Civil forfeiture has been illegal in NM since 2015. Included is a ban on the federal equitable sharing program. Unfortunately, some cities like Albuquerque are pretending the law doesn’t apply to them because they weren’t specifically mentioned. These municipalities will stop at nothing to make sure they can pad their budgets and the victims are stuck trying to seek remedies through the courts.

Regardless of which Supreme says it’s OK or the rationale they employ, it is a gross and obvious affront to the idea of due process and the ideal of being secure in one’s property from the power of the government, barring a criminal conviction or tort judgment.

Even if you left a car parked on a roadway for a month, there is no justification for NOT being able to reclaim it if it’s been towed and you meet the criteria, which should never be too hard.

Merely walking around with a lot of cash is no evidence of any damn thing, much less a criminal intent.

    Milhouse in reply to Ragspierre. | July 13, 2017 at 5:59 pm

    This. I think the Supremes were right to rule that it’s constitutional, but it shouldn’t be. The constitution is good but it’s not perfect, and it ought to be amended to ban this.

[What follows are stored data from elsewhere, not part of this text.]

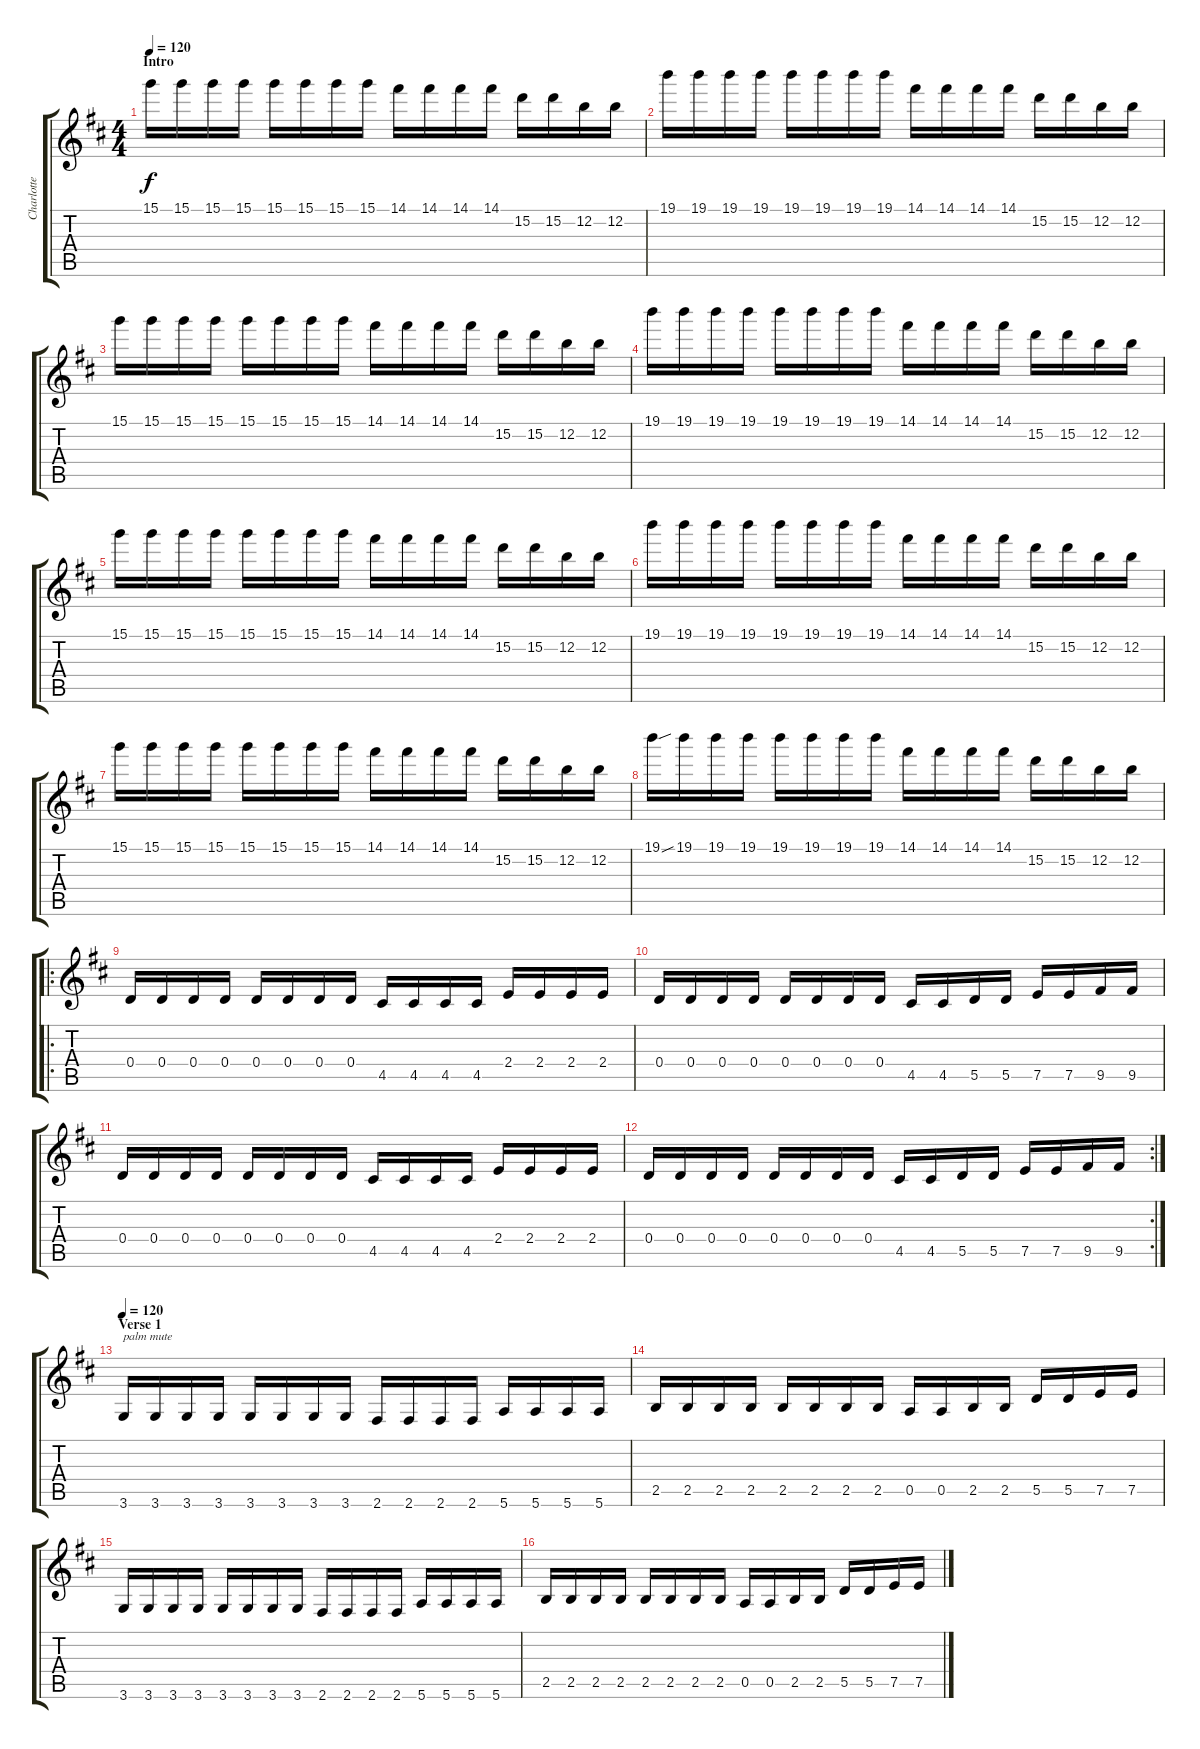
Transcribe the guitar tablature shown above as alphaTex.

\track ("Charlotte Hatherley" "Charlotte ") {instrument overdrivenguitar}
\staff {score tabs}
\tuning (E4 B3 G3 D3 A2 E2) {hide}
\ts (4 4)
\section ("" "Intro")
\tempo 120
\clef g2
\ks d
15.1.16{dy f instrument overdrivenguitar} 15.1.16 15.1.16 15.1.16 15.1.16 15.1.16 15.1.16 15.1.16 14.1.16 14.1.16 14.1.16 14.1.16 15.2.16 15.2.16 12.2.16 12.2.16 |
19.1.16 19.1.16 19.1.16 19.1.16 19.1.16 19.1.16 19.1.16 19.1.16 14.1.16 14.1.16 14.1.16 14.1.16 15.2.16 15.2.16 12.2.16 12.2.16 |
15.1.16 15.1.16 15.1.16 15.1.16 15.1.16 15.1.16 15.1.16 15.1.16 14.1.16 14.1.16 14.1.16 14.1.16 15.2.16 15.2.16 12.2.16 12.2.16 |
19.1.16 19.1.16 19.1.16 19.1.16 19.1.16 19.1.16 19.1.16 19.1.16 14.1.16 14.1.16 14.1.16 14.1.16 15.2.16 15.2.16 12.2.16 12.2.16 |
15.1.16 15.1.16 15.1.16 15.1.16 15.1.16 15.1.16 15.1.16 15.1.16 14.1.16 14.1.16 14.1.16 14.1.16 15.2.16 15.2.16 12.2.16 12.2.16 |
19.1.16 19.1.16 19.1.16 19.1.16 19.1.16 19.1.16 19.1.16 19.1.16 14.1.16 14.1.16 14.1.16 14.1.16 15.2.16 15.2.16 12.2.16 12.2.16 |
15.1.16 15.1.16 15.1.16 15.1.16 15.1.16 15.1.16 15.1.16 15.1.16 14.1.16 14.1.16 14.1.16 14.1.16 15.2.16 15.2.16 12.2.16 12.2.16 |
19.1{sou}.16 19.1.16 19.1.16 19.1.16 19.1.16 19.1.16 19.1.16 19.1.16 14.1.16 14.1.16 14.1.16 14.1.16 15.2.16 15.2.16 12.2.16 12.2.16 |
\ro
0.4.16 0.4.16 0.4.16 0.4.16 0.4.16 0.4.16 0.4.16 0.4.16 4.5.16 4.5.16 4.5.16 4.5.16 2.4.16 2.4.16 2.4.16 2.4.16 |
0.4.16 0.4.16 0.4.16 0.4.16 0.4.16 0.4.16 0.4.16 0.4.16 4.5.16 4.5.16 5.5.16 5.5.16 7.5.16 7.5.16 9.5.16 9.5.16 |
0.4.16 0.4.16 0.4.16 0.4.16 0.4.16 0.4.16 0.4.16 0.4.16 4.5.16 4.5.16 4.5.16 4.5.16 2.4.16 2.4.16 2.4.16 2.4.16 |
\rc 2
0.4.16 0.4.16 0.4.16 0.4.16 0.4.16 0.4.16 0.4.16 0.4.16 4.5.16 4.5.16 5.5.16 5.5.16 7.5.16 7.5.16 9.5.16 9.5.16 |
\section ("" "Verse 1")
\tempo 120
3.6.16{txt "palm mute" balance 0 instrument electricguitarmuted} 3.6.16 3.6.16 3.6.16 3.6.16 3.6.16 3.6.16 3.6.16 2.6.16 2.6.16 2.6.16 2.6.16 5.6.16 5.6.16 5.6.16 5.6.16 |
2.5.16 2.5.16 2.5.16 2.5.16 2.5.16 2.5.16 2.5.16 2.5.16 0.5.16 0.5.16 2.5.16 2.5.16 5.5.16 5.5.16 7.5.16 7.5.16 |
3.6.16 3.6.16 3.6.16 3.6.16 3.6.16 3.6.16 3.6.16 3.6.16 2.6.16 2.6.16 2.6.16 2.6.16 5.6.16 5.6.16 5.6.16 5.6.16 |
2.5.16 2.5.16 2.5.16 2.5.16 2.5.16 2.5.16 2.5.16 2.5.16 0.5.16 0.5.16 2.5.16 2.5.16 5.5.16 5.5.16 7.5.16 7.5.16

I agree with you wholeheartedly. The Courts created a legal fiction in civil forfeiture cases that the action was against the property and not the person. Civil forfeiture laws remain enforceable because of the Supreme Court decision. it stands the notion of due process on its head. Any there was nary a whimper from the public. Instead there is insouciant focus on nonsense, such as whether aliens not in the United States have constitutional rights.

Getting seized property back is an uphill battle.